No primeiro experimento, camundongos foram divididos e alimentados com dieta com celulose (controle) e com dieta rica em fibras (HF) que continha celulose e pectina, por quatro semanas. Depois de infectados com VSR por via intranasal, o resultado mostrou que a dieta HF protegeu da perda de peso induzida por VSR, além de reduzir a carga viral pulmonar. Em contrapartida, aqueles que ingeriram baixo conteúdo de fibras tinham inflamação exacerbada nos pulmões. Em seguida, o grupo caracterizou o efeito isolado do acetato – AGCC derivado da microbiota intestinal – administrado por via oral ou intranasal, e fez intervenções para investigar se a microbiota e o acetato estavam envolvidos na proteção contra a infecção por VSR. Camundongos com dieta HF receberam um coquetel antibiótico em água potável três dias antes da inoculação com VSR e a depleção da microbiota intestinal foi confirmada por uma diminuição significativa na carga bacteriana nas fezes.

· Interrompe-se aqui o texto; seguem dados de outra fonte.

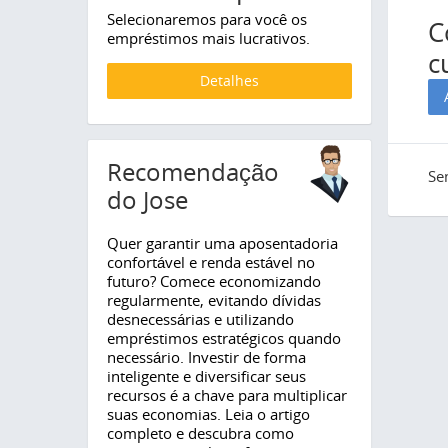
Selecionaremos para você os
C
empréstimos mais lucrativos.
c
Detalhes
Recomendação
Se
do Jose
Quer garantir uma aposentadoria
confortável e renda estável no
futuro? Comece economizando
regularmente, evitando dívidas
desnecessárias e utilizando
empréstimos estratégicos quando
necessário. Investir de forma
inteligente e diversificar seus
recursos é a chave para multiplicar
suas economias. Leia o artigo
completo e descubra como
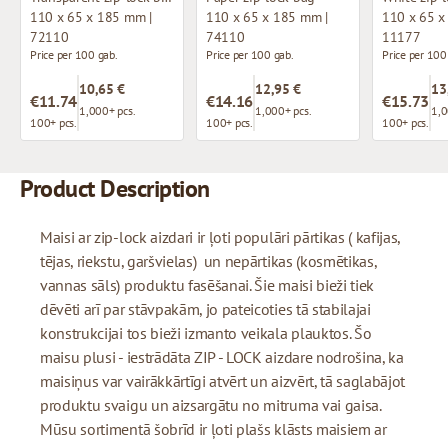
110 x 65 x 185 mm |
110 x 65 x 185 mm |
110 x 65 x
72110
74110
11177
Price per 100 gab.
Price per 100 gab.
Price per 100
10,65 €
12,95 €
13
€11.74
€14.16
€15.73
1,000+ pcs.
1,000+ pcs.
1,0
100+ pcs.
100+ pcs.
100+ pcs.
Product Description
Maisi ar zip-lock aizdari ir ļoti populāri pārtikas ( kafijas,
tējas, riekstu, garšvielas) un nepārtikas (kosmētikas,
vannas sāls) produktu fasēšanai. Šie maisi bieži tiek
dēvēti arī par stāvpakām, jo pateicoties tā stabilajai
konstrukcijai tos bieži izmanto veikala plauktos. Šo
maisu plusi - iestrādāta ZIP - LOCK aizdare nodrošina, ka
maisiņus var vairākkārtīgi atvērt un aizvērt, tā saglabājot
produktu svaigu un aizsargātu no mitruma vai gaisa.
Mūsu sortimentā šobrīd ir ļoti plašs klāsts maisiem ar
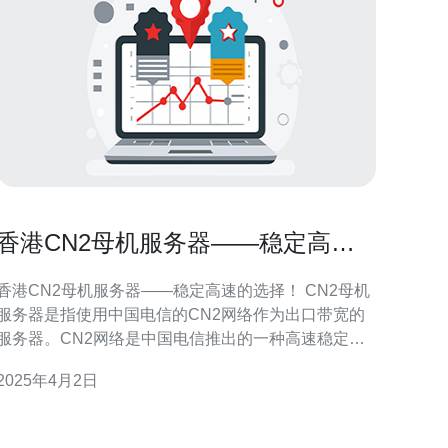
香港CN2母机服务器——稳定高速
的选择！
香港CN2母机服务器——稳定高速的选择！ CN2母机
服务器是指使用中国电信的CN2网络作为出口带宽的
服务器。CN2网络是中国电信推出的一种高速稳定的
国际专线网络，具备较低的延迟和较高的带宽，适合
2025年4月2日
于对网络稳定性和速度要求较高的用户。 香港作为一
个国际化的城市，拥有发达的互联网基础设施和优越
的地理位置。选择香港CN2母机服务器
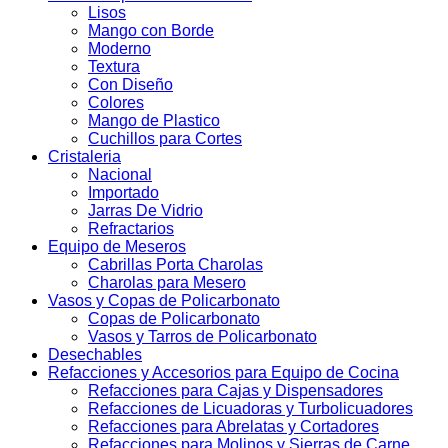
Lisos
Mango con Borde
Moderno
Textura
Con Diseño
Colores
Mango de Plastico
Cuchillos para Cortes
Cristaleria
Nacional
Importado
Jarras De Vidrio
Refractarios
Equipo de Meseros
Cabrillas Porta Charolas
Charolas para Mesero
Vasos y Copas de Policarbonato
Copas de Policarbonato
Vasos y Tarros de Policarbonato
Desechables
Refacciones y Accesorios para Equipo de Cocina
Refacciones para Cajas y Dispensadores
Refacciones de Licuadoras y Turbolicuadores
Refacciones para Abrelatas y Cortadores
Refacciones para Molinos y Sierras de Carne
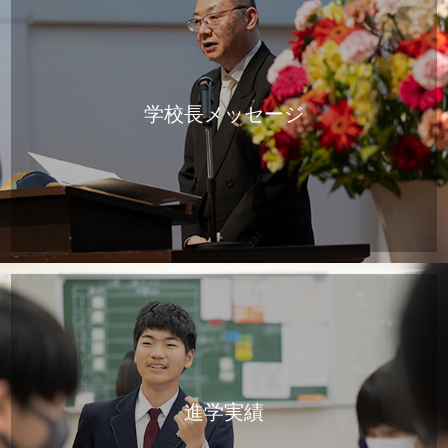
学校長メッセージ
進学実績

“Quando depletamos a microbiota intestinal dos animais, essa mesma dieta rica em fibras não protegia mais. Isso significa que realmente a microbiota intestinal estava fazendo um efeito importante na proteção. Dessa forma, foi possível estabelecer uma relação de causa-efeito mostrando que a diminuição de AGCC torna o animal mais suscetível à infecção pelo VSR”, destaca a professora Ana Paula Duarte de Souza. Ao analisar o mecanismo desse resultado, os pesquisadores perceberam que a microbiota estava aumentando a produção de AGCC que, por sua vez, melhorava a resposta imune antiviral. Curiosamente, os mesmos efeitos benéficos foram constatados após tratamento com acetato por via oral, simultaneamente com infecção, e por via intranasal 24 horas após a infecção. O estudo ‘Microbiota derived acetate protects against respiratory syncytial virus infection through a GPR43-type 1 interferon response’ foi publicado em 2019 no Nature Communication.
Efeito profilático
Os pesquisadores também identificaram um efeito profilático semelhante após a suplementação oral com propionato ou butirato antes da infecção por VSR. Embora o acetato tenha mostrado melhor desempenho, o professor Marco Aurélio Vinolo lembra que essa ação positiva depende do contexto pois, apesar de terem algumas ações em comum, outras são exclusivas – uma vez que acetato, propionato e butirato têm características e ações diferentes. “O acetato, normalmente, é o ácido graxo com maiores concentrações sistêmicas e que consegue atingir células mais distantes do seu local de produção. Isso faz com que seja o que consegue ações em órgãos ou células que estão mais distantes incluindo, por exemplo, o pulmão”, detalha. Já o butirato tem várias ações relevantes no sistema imunológico, mas com uma limitação de atuação em tecidos mais distantes do intestino porque grande parte desse ácido graxo é absorvida e já utilizada pela célula epitelial intestinal ou pelo fígado. Portanto, o acetato é o que consegue ter ações sistêmicas mais importantes por causa dessa concentração mais alta.